The PyeongChang Winter Games were 16 days away when “Peace Olympics” became the most-searched term last Wednesday morning on Naver and Daum, Korea’s largest portals and most popular search engines.

But then it lost the crown to “Pyongyang Olympics,” a sneering term suggesting that North Korea was running rings around South Korea in public relations ahead of the Olympic Games. “Peace Olympics” rebounded to become the most-searched term again a few minutes later. So did “Pyongyang Olympics” a little while later.

It was a battle in cyberspace between President Moon Jae-in’s supporters and critics, the former celebrating his 66th birthday Wednesday with a ringing endorsement of his efforts to make the PyeongChang Games a “peace Olympics” by inviting North Korea to participate and also holding cultural events in both countries.

Moon’s critics typed in “Pyongyang Olympics” to denounce the government’s concessions to North Korea during the weeks leading up to the Games.

One concession was the agreement for the two countries’ delegations to march into the opening ceremony on Feb. 9 behind a so-called Korean Peninsula flag, a white flag with a blue silhouette of the peninsula in the middle. Another sore point was that Seoul suggested, and eventually got approval, for South Korean skiers to travel to North Korea’s Masikryong Ski Resort, a pet project of leader Kim Jong-un, to train together and share know-how.

As Moon’s birthday approached last Wednesday, the national divide over his policies became more rancorous.

From Monday to Wednesday, two electronic signs hovered over Times Square in New York spelling out birthday messages for Moon, a “gift” that his supporters said they paid for out of their own pockets.

“We celebrate the day you were born, our President Moon Jae-in. Thank you for being born in Korea. Than you for being our President,” one message read. “Happy birthday to my President Moon Jae-in. We vow to protect you. Have confidence in us!” read another.

The billboards also featured cherished moments from Moon’s time in the Blue House.

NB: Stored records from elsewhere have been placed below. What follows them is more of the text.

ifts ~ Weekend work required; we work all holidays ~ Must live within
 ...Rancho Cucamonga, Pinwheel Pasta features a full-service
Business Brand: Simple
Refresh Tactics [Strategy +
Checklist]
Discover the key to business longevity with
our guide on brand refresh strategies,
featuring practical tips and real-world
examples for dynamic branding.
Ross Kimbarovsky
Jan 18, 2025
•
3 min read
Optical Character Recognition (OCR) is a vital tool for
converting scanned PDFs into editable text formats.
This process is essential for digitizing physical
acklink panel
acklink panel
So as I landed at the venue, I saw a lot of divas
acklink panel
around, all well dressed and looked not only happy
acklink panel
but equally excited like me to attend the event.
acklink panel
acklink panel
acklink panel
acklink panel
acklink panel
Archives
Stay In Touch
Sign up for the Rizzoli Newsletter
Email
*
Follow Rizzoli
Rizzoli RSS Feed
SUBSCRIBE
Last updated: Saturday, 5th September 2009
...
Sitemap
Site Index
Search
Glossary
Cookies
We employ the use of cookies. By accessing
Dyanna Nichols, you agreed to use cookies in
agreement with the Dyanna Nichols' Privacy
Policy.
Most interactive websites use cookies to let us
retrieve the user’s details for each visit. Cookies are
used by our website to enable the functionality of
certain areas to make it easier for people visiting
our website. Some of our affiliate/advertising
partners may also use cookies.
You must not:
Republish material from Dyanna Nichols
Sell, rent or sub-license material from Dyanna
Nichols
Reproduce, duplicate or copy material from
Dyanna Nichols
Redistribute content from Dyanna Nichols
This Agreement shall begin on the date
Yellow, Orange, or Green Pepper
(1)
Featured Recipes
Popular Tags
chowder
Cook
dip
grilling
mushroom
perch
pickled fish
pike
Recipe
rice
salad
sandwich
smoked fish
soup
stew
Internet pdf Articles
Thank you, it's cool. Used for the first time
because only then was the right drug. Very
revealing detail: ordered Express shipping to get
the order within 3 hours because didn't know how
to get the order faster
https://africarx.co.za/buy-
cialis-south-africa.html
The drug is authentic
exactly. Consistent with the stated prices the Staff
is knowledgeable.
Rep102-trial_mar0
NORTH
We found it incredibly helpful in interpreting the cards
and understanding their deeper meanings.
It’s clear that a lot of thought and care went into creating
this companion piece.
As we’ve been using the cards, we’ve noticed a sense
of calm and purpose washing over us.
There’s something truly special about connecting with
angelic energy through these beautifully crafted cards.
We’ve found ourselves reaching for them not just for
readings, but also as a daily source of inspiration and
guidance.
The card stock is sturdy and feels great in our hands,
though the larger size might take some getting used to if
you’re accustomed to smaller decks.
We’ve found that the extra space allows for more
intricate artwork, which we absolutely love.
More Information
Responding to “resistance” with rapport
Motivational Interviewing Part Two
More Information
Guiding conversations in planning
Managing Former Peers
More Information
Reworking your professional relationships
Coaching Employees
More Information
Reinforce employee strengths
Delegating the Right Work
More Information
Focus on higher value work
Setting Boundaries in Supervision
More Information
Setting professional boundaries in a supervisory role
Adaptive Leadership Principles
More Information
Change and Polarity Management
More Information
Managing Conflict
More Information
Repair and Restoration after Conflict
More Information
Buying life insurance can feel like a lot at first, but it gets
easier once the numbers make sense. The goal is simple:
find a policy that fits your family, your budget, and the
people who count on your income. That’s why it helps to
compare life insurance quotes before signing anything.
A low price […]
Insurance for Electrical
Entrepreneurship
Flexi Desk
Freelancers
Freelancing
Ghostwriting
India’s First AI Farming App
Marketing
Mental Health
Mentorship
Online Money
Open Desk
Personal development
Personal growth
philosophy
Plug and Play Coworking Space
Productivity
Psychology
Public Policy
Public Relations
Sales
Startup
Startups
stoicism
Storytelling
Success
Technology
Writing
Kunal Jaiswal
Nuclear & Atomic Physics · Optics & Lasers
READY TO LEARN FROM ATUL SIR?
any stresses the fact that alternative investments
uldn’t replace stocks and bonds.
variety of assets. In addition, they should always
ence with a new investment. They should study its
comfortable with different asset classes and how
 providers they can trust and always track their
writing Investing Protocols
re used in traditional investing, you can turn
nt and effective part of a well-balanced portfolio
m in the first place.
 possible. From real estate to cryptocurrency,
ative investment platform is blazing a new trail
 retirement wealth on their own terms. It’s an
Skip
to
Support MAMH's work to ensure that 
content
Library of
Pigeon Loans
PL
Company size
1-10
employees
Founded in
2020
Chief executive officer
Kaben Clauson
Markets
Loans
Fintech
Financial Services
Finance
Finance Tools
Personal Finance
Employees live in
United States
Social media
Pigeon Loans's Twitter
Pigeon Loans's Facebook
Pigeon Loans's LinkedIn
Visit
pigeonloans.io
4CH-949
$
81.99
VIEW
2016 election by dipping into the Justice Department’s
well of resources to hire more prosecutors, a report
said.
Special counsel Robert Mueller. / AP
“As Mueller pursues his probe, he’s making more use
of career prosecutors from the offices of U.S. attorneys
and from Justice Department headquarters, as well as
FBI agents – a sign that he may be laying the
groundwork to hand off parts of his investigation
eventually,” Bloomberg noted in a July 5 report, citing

In Seoul’s subway system, commuters will see birthday ads for Moon in 10 different stations on lines No. 5, 6, 7 and 8 until the end of this month, featuring a portrait of a smiling Moon with a message that reads, “Jan. 24, 1953 is when the moon rose in the Republic of Korea. Congratulations on your 66th birthday.”

Former Gyeonggi Governor Kim Moon-soo, a staunch anti-Moon politician, excoriated the subway ads on Facebook, comparing them to North Korean founder Kim Il Sung’s cult of personality.

“He sends President Park Geun-hye to prison through a ‘candlelight revolution,’ and even before her original tenure ends, makes a ruckus by celebrating his own birthday for 50 days with videos and music at 10 stations on four subway lines in Seoul. Does this make sense?” Kim wrote on Facebook.

“Does he not have any blood, tears, sense of shame or conscience?”